The Obama plan, called the Iraq War De-escalation Act of 2007, would begin a troop withdrawal no later than May 1, 2007, but it includes several caveats that could forestall a clean break:

It would leave a limited number of troops in place to conduct counterterrorism activities and train Iraqi forces. And the withdrawal could be temporarily suspended if the Iraqi government meets a series of benchmarks laid out by the Bush administration. That list includes a reduction in sectarian violence; the equitable distribution of oil revenue; government reforms; and democratic, Iraqi-driven reconstruction and economic development efforts. Obama’s proposal also would reverse Bush’s troop-increase plan.

Obama described his proposal as a mainstream package of well-vetted ideas, consistent with the Iraq Study Group’s recommendations and “with what the American people demanded in the November election,” when they voted Republicans out of power in both the House and the Senate.

I can’t seem to sort out just yet what happened to it. My recollection is that nobody took it too seriously because it wasn’t likely to pass and many Senators were offering different plans. It sort of got lost in the shuffle. I’ll see if I can’t track down whether it was voted on or even made it out of commitee.
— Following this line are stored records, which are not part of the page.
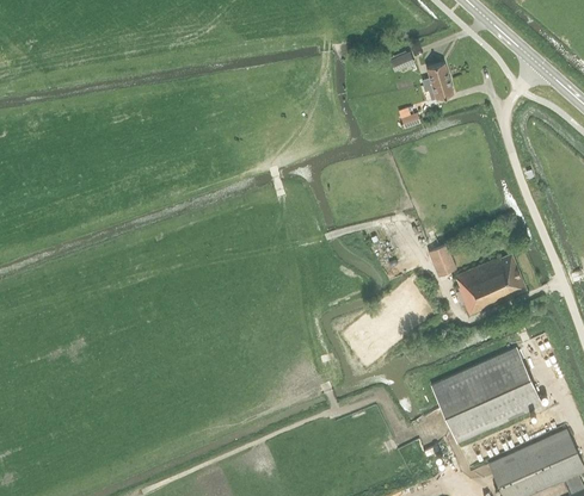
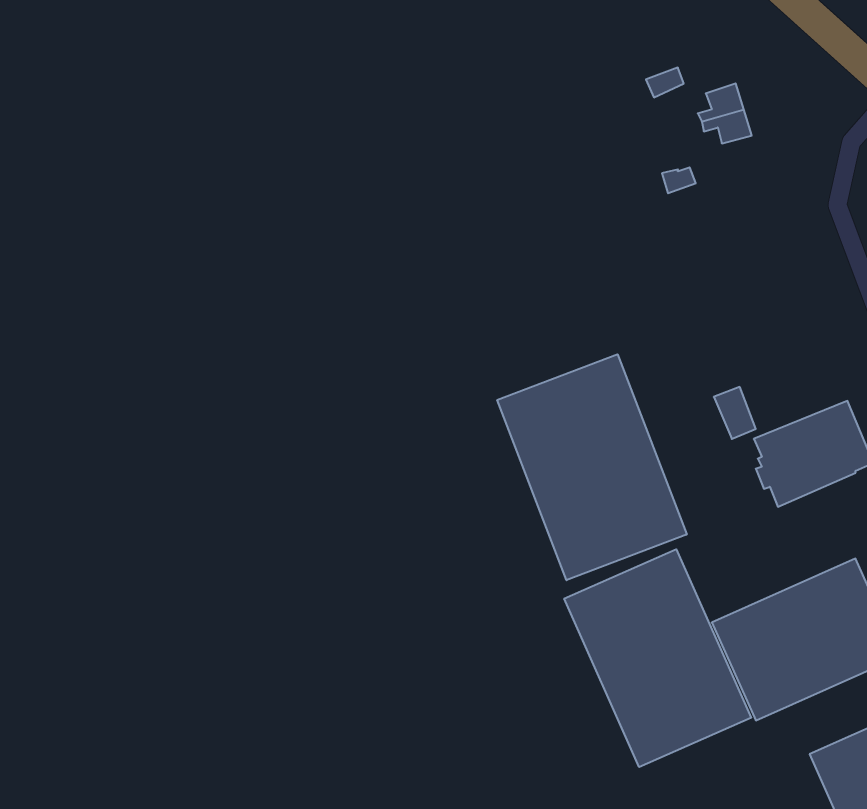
building: none -> [497,354,687,580]
building: none -> [564,549,751,767]

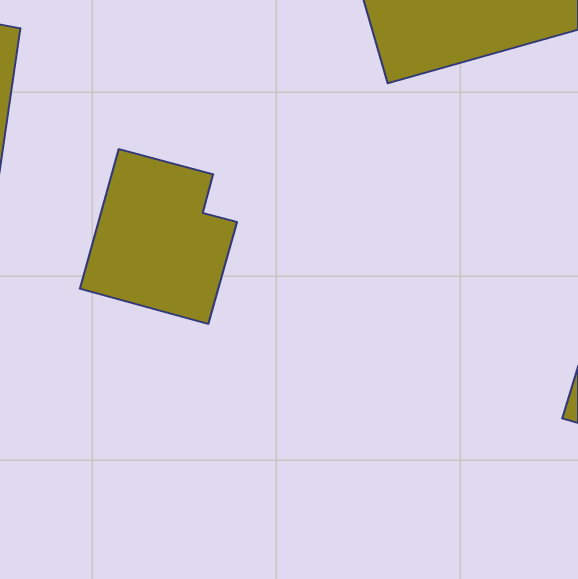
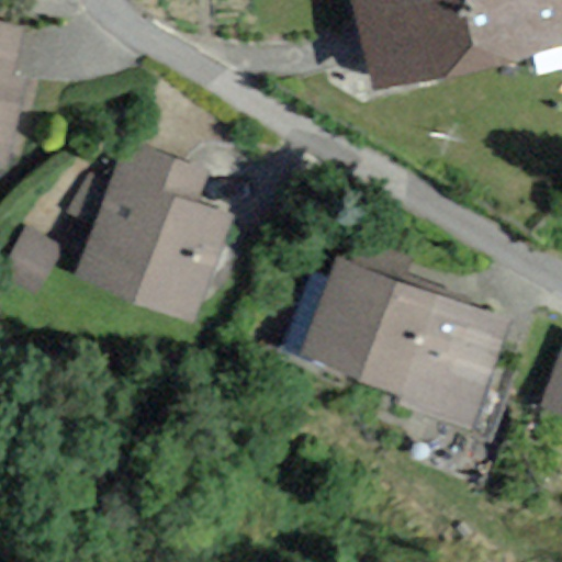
building: none -> [306,261,501,424]

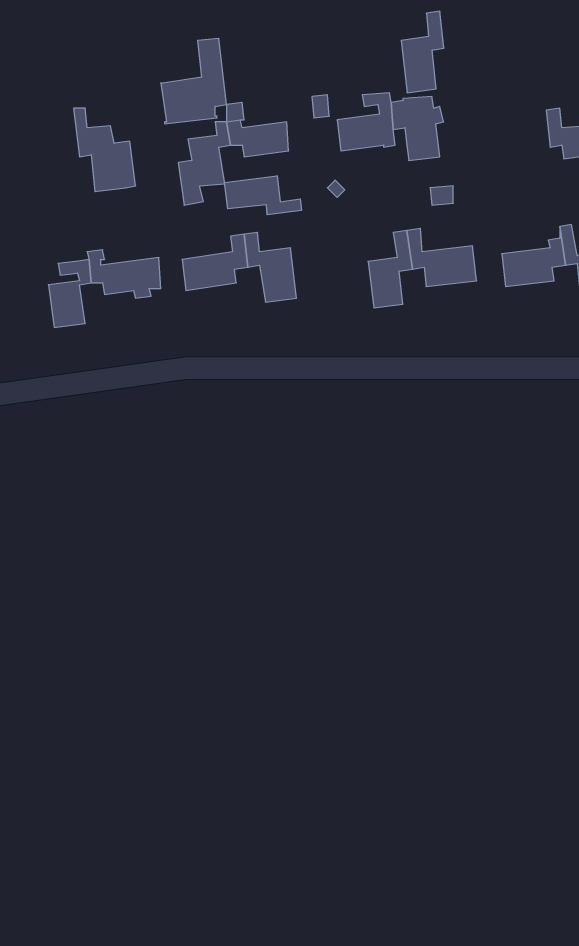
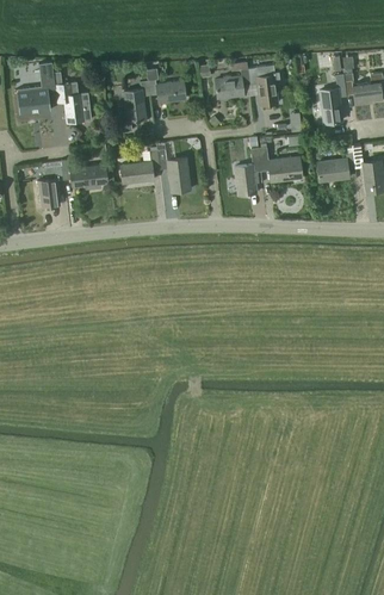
building: [401,11,444,93] -> [320,73,346,123]
building: [161,39,227,124] -> [16,61,56,113]
building: [225,176,301,215] -> none

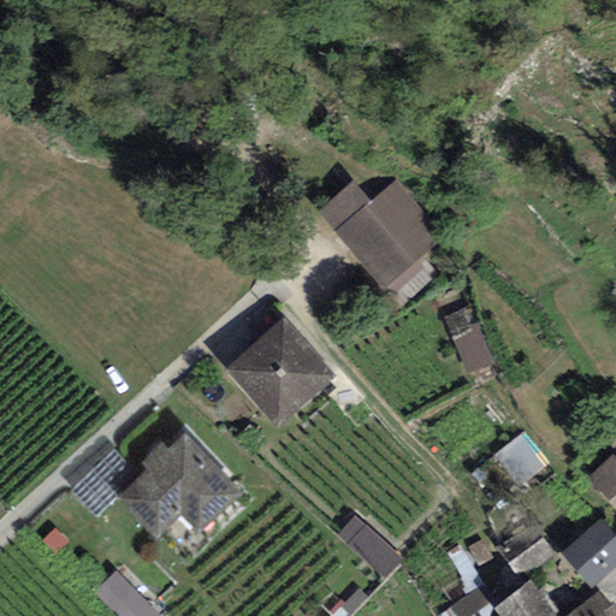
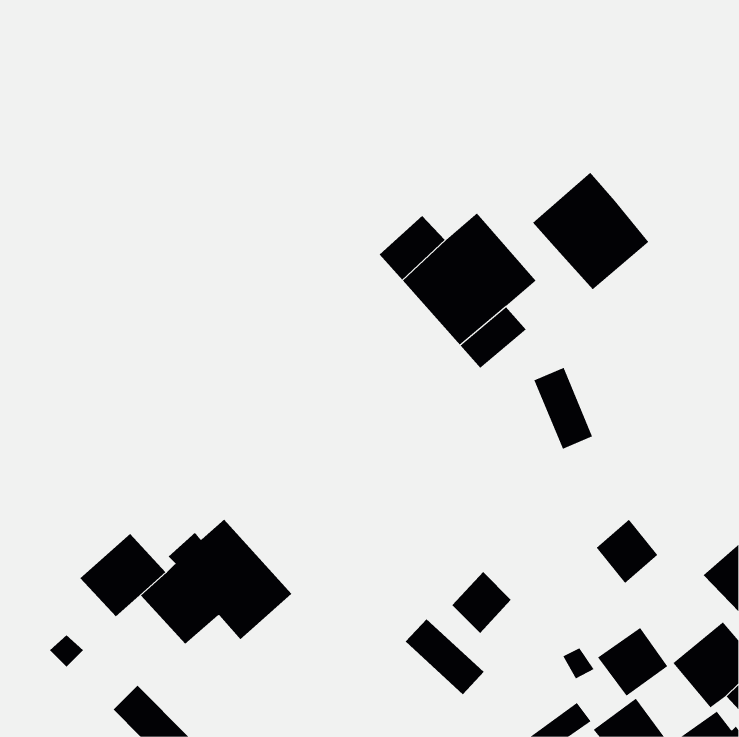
building: none -> [532,172,649,290]
building: [227,319,334,426] -> none
building: none -> [452,571,512,634]

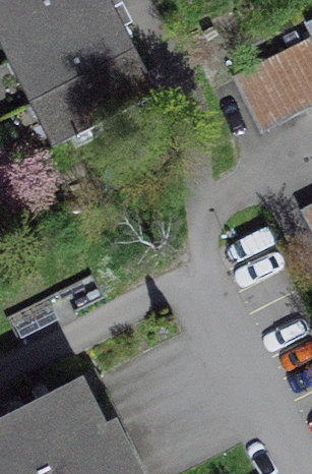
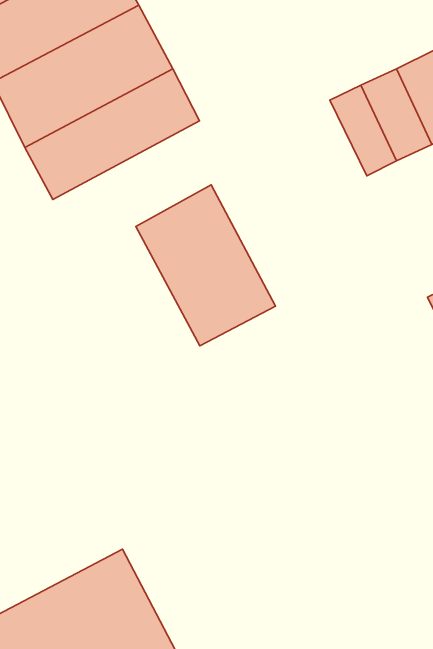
building: none -> [136,185,275,346]

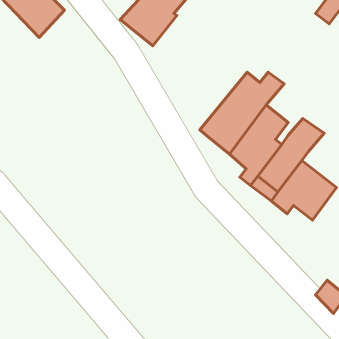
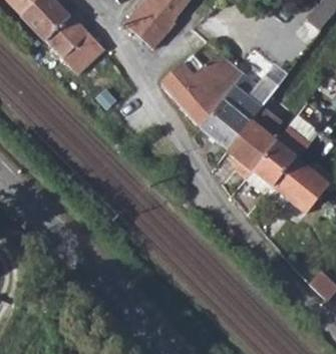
building: none -> [46,14,103,71]
building: none -> [160,52,245,128]

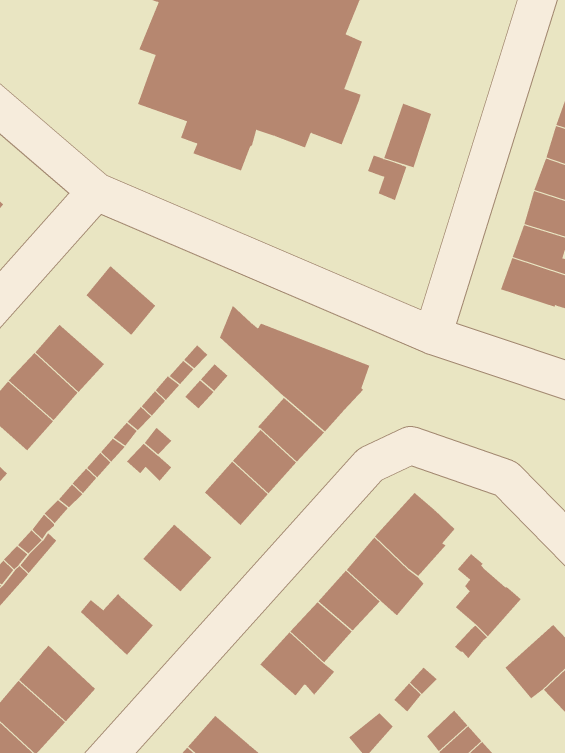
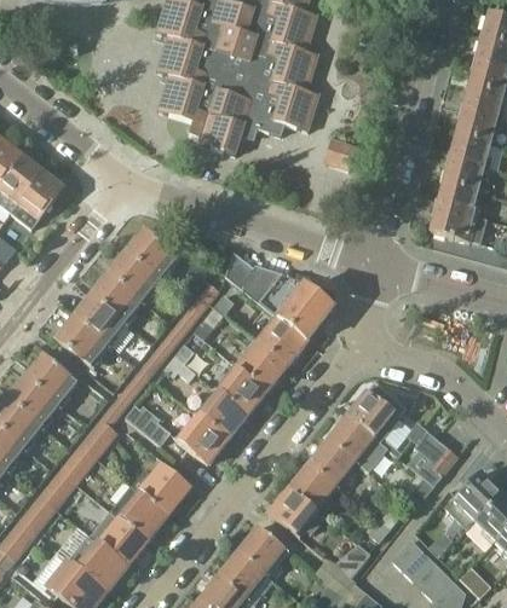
building: [384,103,432,168] -> none
building: none -> [108,251,161,301]
building: none -> [200,390,248,438]
building: none -> [123,405,171,445]
building: none -> [113,482,171,538]
building: none -> [237,527,284,573]

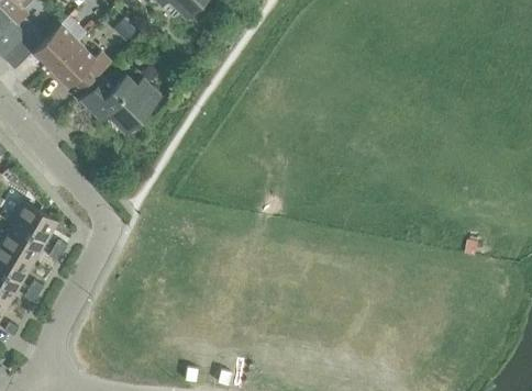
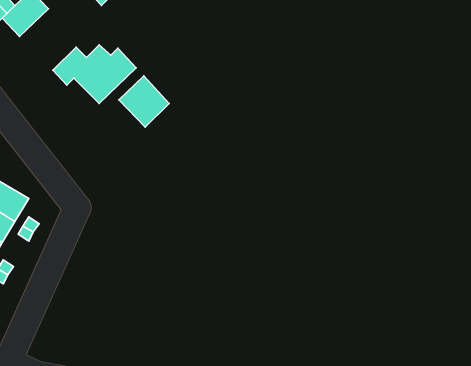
building: [49,43,111,91] -> none
building: none -> [119,76,169,127]

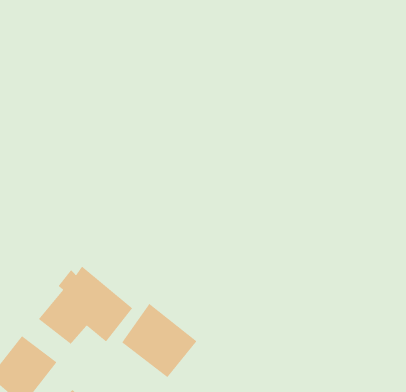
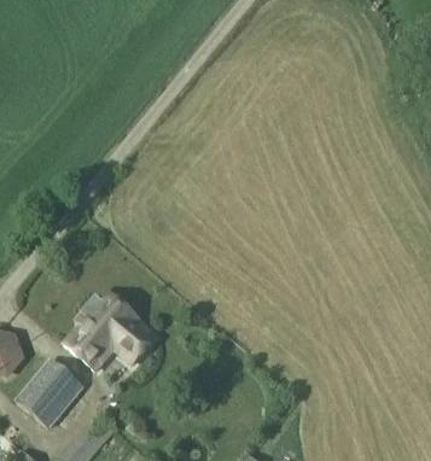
building: [121,303,197,378] -> none

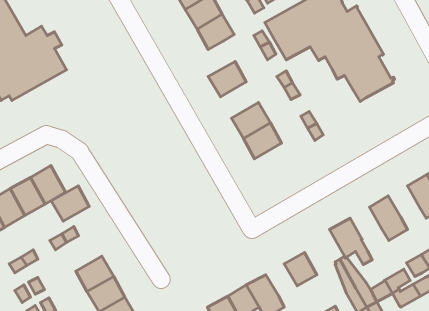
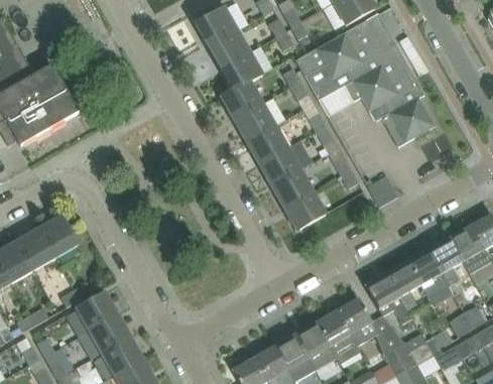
building: none -> [220,81,262,119]
building: none -> [246,125,287,164]
building: none -> [366,174,397,206]
building: none -> [283,191,326,231]
building: none -> [428,238,463,285]
building: [51,186,89,221] -> [76,292,117,331]
building: none -> [387,261,429,308]
building: none -> [338,298,372,345]
building: none -> [295,318,337,370]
I did see this on his Senate website, LK, and it’s something else you might find interesting.

WASHINGTON, DC – U.S. Senators Barack Obama (D-IL), a member of the Senate Veterans’ Affairs Committee, and Claire McCaskill (D-MO), a member of the Senate Armed Services Committee, today announced that they will introduce legislation that would improve the quality of care and require more frequent inspections at active duty medical hospitals when the Senate reconvenes next week. The Washington Post reported this weekend that the soldiers and facilities at Walter Reed face extreme neglect – wounded soldiers taking care of other wounded, soldiers with psychological disorders attending to suicidal soldiers, and “mouse droppings, belly-up cockroaches, stained carpets, cheap mattresses” scattered throughout.